Adapted from a recent online discussion
I set up time to hang out with my 14-year-old niece, who is very sweet and also has been getting in trouble — skipping school, lying to family, etc. She reminds me so much of myself at her age.
I figure I can relate to her in that regard and try to share what I know now that I’m decades older. Since this hangout is coming up soon, any tips on how to make it comfortable for her to open up to me, or how to start getting through to her about the path she’s on? Is talking/listening to her the way I would have wanted someone to talk/listen to me at that age a good enough approach?
Worth a try, certainly. But with strong caveats: She is not you, no matter how strong the resemblance; she has her own ideas, her own problems, and her own needs for addressing them.

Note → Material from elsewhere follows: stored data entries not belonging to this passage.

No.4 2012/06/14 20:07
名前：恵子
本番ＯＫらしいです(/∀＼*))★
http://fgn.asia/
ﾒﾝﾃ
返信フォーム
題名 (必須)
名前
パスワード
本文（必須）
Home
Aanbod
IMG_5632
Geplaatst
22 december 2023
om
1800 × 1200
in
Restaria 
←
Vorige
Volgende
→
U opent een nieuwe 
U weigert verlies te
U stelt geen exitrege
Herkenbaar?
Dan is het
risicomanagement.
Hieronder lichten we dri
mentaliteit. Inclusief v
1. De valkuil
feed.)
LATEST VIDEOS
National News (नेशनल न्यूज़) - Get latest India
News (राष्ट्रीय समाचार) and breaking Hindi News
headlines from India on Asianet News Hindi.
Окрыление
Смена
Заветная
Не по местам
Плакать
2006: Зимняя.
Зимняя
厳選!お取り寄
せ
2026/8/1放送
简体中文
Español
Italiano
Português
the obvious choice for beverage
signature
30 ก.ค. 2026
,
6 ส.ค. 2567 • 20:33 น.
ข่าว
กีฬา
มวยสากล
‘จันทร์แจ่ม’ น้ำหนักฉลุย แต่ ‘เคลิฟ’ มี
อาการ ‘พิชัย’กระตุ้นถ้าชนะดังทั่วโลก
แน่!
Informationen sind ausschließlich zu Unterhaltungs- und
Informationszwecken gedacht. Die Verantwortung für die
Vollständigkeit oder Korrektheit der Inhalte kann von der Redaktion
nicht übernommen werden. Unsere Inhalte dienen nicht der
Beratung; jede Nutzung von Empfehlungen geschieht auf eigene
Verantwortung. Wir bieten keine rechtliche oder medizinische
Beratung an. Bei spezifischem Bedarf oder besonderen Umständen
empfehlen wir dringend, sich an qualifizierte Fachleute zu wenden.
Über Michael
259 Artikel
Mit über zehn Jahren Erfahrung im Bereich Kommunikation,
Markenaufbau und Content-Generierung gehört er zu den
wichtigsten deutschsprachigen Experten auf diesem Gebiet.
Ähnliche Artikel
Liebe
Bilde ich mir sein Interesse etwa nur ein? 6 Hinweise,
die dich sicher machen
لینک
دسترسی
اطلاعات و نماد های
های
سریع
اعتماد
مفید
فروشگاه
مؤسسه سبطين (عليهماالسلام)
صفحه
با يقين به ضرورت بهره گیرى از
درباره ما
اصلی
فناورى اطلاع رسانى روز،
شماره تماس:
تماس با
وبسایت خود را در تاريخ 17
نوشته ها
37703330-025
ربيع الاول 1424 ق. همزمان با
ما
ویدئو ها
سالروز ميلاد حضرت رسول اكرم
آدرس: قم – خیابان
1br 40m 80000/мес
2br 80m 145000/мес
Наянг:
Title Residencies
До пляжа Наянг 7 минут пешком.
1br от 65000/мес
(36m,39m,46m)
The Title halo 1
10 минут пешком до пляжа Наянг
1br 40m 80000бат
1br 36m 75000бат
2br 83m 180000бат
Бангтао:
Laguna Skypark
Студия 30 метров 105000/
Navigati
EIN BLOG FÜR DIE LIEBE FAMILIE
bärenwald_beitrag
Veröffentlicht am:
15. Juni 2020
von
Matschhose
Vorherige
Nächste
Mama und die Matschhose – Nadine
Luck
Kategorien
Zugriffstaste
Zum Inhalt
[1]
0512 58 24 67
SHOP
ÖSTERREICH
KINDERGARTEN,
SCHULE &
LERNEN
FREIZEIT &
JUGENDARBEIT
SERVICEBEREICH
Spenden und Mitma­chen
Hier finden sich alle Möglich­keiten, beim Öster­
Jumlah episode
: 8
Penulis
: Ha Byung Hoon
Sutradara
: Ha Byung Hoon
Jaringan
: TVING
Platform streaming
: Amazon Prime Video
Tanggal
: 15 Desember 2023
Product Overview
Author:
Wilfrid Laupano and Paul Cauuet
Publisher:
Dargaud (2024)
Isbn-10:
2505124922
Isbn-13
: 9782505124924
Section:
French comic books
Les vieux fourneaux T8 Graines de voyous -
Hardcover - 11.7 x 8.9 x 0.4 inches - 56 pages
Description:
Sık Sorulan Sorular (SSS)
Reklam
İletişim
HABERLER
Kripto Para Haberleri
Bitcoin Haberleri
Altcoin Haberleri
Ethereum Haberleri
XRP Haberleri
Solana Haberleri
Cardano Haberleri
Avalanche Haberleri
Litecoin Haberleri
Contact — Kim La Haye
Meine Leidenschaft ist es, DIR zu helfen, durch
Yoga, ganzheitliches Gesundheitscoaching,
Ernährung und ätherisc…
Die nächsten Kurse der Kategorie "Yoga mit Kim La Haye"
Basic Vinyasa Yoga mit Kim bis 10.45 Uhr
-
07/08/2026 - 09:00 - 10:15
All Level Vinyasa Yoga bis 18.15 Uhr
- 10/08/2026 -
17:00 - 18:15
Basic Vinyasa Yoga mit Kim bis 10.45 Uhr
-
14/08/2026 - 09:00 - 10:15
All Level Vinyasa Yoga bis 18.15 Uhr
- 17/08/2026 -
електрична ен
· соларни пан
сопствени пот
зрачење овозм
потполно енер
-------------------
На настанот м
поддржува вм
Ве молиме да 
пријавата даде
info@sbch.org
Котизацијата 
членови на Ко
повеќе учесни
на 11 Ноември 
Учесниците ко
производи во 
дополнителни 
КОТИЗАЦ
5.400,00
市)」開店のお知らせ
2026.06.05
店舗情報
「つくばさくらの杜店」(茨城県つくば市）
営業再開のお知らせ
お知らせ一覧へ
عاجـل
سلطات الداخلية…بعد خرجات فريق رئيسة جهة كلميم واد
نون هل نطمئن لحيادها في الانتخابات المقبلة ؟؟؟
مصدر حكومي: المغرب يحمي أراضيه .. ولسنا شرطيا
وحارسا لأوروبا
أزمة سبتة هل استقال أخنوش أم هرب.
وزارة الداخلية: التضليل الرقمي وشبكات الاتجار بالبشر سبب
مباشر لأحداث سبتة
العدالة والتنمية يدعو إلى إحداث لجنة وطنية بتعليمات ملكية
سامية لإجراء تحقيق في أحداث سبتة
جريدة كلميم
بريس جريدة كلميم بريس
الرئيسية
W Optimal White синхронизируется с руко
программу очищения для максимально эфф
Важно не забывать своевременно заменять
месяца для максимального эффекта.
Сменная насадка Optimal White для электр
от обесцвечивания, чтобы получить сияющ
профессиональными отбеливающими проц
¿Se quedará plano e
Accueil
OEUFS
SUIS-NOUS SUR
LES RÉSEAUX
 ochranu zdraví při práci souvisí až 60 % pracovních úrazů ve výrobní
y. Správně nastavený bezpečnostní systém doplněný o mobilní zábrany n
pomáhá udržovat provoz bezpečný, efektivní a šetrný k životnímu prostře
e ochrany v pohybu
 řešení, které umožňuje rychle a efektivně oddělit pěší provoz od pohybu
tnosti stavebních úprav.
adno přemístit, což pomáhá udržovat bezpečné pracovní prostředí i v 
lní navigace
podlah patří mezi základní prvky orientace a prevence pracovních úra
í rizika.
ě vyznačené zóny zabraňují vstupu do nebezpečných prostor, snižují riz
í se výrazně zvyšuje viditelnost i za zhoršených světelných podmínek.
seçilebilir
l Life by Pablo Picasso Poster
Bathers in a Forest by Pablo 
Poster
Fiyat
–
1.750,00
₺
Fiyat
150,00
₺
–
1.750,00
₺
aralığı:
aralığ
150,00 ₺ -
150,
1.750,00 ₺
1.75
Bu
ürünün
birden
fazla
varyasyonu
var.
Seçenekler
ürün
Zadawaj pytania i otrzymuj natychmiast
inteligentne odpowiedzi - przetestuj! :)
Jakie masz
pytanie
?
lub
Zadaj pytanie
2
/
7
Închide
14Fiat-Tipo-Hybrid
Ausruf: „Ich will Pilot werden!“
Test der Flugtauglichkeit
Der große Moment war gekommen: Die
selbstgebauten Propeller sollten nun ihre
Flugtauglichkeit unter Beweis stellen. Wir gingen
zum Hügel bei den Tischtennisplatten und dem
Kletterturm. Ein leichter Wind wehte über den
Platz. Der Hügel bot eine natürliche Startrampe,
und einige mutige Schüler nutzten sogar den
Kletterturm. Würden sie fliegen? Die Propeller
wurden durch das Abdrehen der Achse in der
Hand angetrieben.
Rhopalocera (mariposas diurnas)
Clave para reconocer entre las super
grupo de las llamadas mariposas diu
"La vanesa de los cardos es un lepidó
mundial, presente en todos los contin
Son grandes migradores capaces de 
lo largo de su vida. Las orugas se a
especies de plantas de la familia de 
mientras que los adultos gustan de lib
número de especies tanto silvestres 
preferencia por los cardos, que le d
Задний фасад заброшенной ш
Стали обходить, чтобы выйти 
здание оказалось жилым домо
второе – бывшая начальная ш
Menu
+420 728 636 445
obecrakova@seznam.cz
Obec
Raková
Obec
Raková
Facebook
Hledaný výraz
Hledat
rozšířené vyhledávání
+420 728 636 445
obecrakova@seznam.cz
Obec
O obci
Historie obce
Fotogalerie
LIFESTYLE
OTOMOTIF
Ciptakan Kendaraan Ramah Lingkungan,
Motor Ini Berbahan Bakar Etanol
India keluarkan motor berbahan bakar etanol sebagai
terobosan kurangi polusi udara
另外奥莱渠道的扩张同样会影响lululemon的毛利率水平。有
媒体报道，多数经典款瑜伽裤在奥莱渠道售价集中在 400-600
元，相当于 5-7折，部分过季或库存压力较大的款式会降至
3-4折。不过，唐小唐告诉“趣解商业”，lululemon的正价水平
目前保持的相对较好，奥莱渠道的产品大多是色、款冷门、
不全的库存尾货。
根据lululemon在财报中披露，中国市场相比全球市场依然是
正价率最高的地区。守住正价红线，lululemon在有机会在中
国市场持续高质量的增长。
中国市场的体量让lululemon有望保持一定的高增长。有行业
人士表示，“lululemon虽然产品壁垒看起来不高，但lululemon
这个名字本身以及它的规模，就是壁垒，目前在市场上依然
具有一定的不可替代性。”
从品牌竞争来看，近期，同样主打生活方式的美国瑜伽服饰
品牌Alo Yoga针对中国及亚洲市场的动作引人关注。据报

And even if she is effectively in the same spot you were, your knowing now what you needed to hear then doesn’t mean you would have listened then.
So when you do the talking/listening math, err on the side of listening. That way she can tell you what kind of adult presence she’d welcome right now.
Re: Teen hangout:
Decide ahead of time how to handle if she says, “Don’t tell my parents,” because if she discloses anything that shows she’s in danger, you cannot keep her confidence. Breaking her trust will do far more damage if she thinks what you’re saying is private and then you cannot keep quiet about what she says.
Because she reminds you of yourself, be very careful that you’re not substituting your feelings for hers. Be careful about criticizing her parents or choosing sides. Whatever you say might be repeated as, “Aunt says you’re an idiot for not letting me juggle knives.”
Your description of your niece as “very sweet” combined with her behaviors seems incongruous; in my experience, rebellious teenagers tend to be sullen and taciturn.
Either way, there may be something deeper going on. Just for example, skipping school would make sense if she was being badly bullied. Or something else might be the culprit. Just keep your ears open. Don’t be afraid to ask questions, but be ready to back off if she puts her shields up.
Good points, thank you. I do think “sweet” and boundary-pushing can coexist, though, especially when the acting out reflects a low opinion of oneself vs. a low opinion of others.
If you’re driving someplace together, try broaching tough topics in the car. Fewer distractions, it’s OK to avoid eye contact, it’s not a face-to-face confrontation. Walking together can have the same effect. It’s just a very different dynamic than eyeing each other across a table.
Fewer distractions for the passenger, that is.
Anyway. Walking together has the added benefit of physical activity, which can get people talking. Thanks.